In the past week (March 6 through 12), the U.S. reported about 382,000 new cases, according to the CDC. This amounts to:
- An average of 55,000 new cases each day
- 117 total new cases for every 100,000 Americans
- 1 in 858 Americans getting diagnosed with COVID-19 in the past week
Last week, America also saw:
- 34,200 new COVID-19 patients admitted to hospitals (10 for every 100,000 people)
- 10,300 new COVID-19 deaths (3.1 for every 100,000 people)
- An average of 2.5 million vaccinations per day (per Bloomberg)
Note: Since the COVID Tracking Project ceased data collection last Sunday, March 7, I am now using CDC data for these updates. I’m primarily relying on the agency’s COVID Data Tracker Weekly Review reports.
The Johnson & Johnson vaccine has fully dropped—not just in the arms of millions of Americans, but also on state vaccine dashboards. When I updated the CDD’s vaccination data annotations yesterday, I noticed that several states had switched from labeling their shots as “first dose” and “second dose” to labeling them as “first dose” and “completed series,” or something similar. Since the J&J vaccine is only one dose, a single shot from this manufacturer could launch you right into that “completed series” category.

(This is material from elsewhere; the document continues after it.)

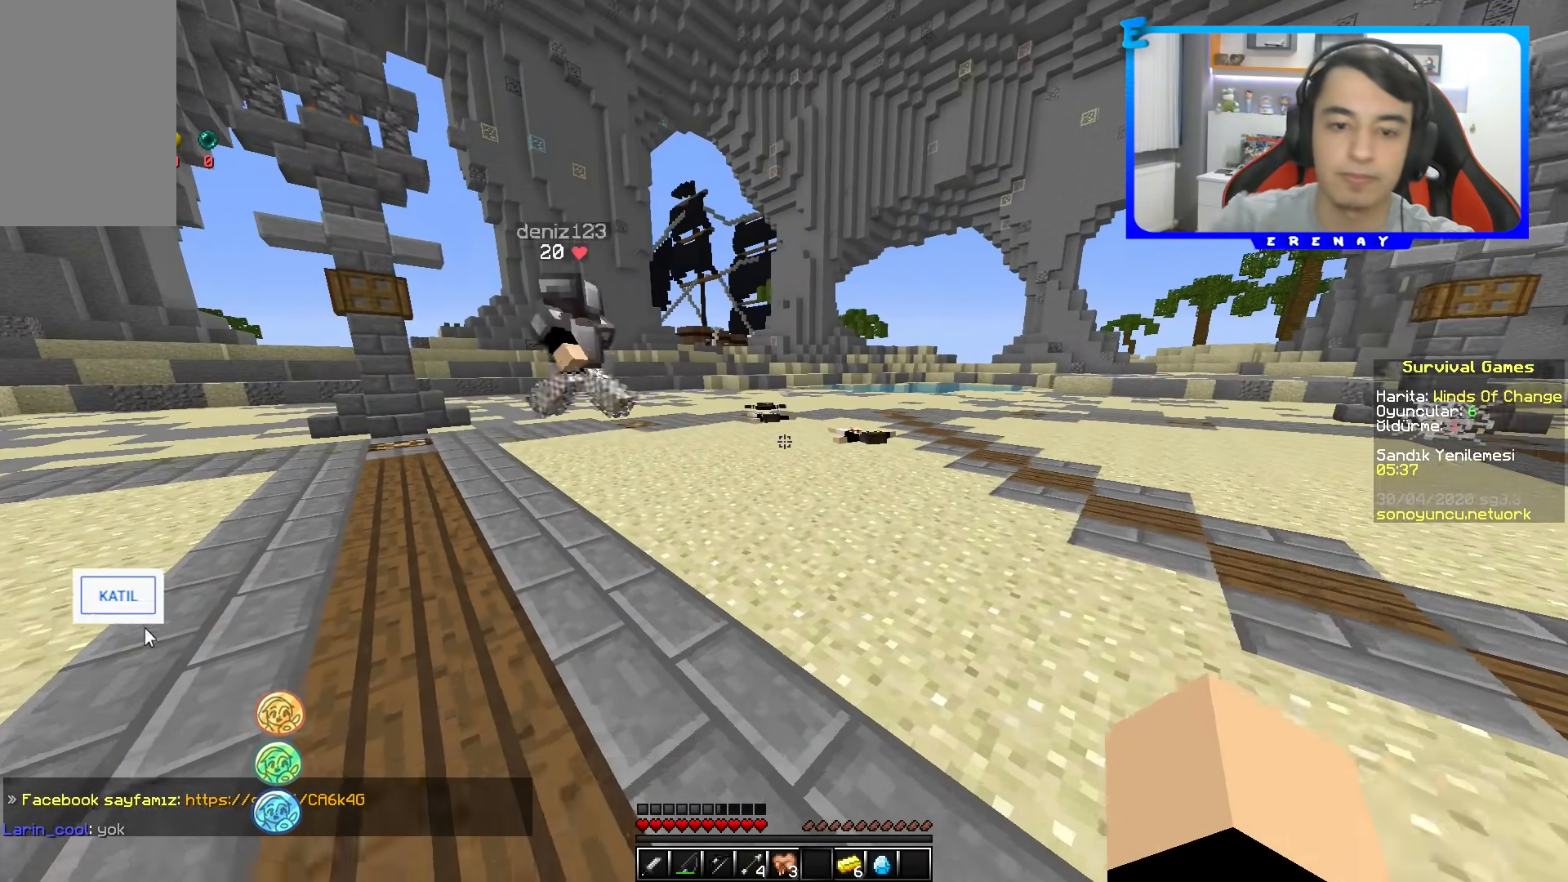
{"keys": ["a", "space"], "mouse": [], "events": [[233, "space", "down"], [450, "w", "up"]]}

However you label them, the U.S. is now vaccinating about 2.5 million people per day. One in four adults has received at least their first shot. And we crossed the 100-million dose mark on Friday, far earlier than President Biden’s 100-day goal. Meanwhile, cases, deaths, and hospitalizations continue to decline.
These numbers have inspired some guarded optimism, at least on the part of the federal government. On Thursday, Biden announced that he’s directing all states, tribes, and territories to make all adults eligible for vaccination by May 1. Alaska became the first state to reach that milestone this week.
Of course, there’s a big difference between making people eligible and actually getting shots in arms. But vaccine hesitancy is reportedly dropping, as Americans see their family members and friends safely get inoculated. One new poll from NPR/PBS NewsHour/Marist shows that 73% of Black people and 70% of white people said they’re either planning to get vaccinated or have received a shot already.
Variants also continue to be a concern (see Sarah’s section later in this issue). But it’s hard to argue with the fact that millions of our family members, friends, and neighbors are now protected from COVID-19, with more people getting vaccinated every day.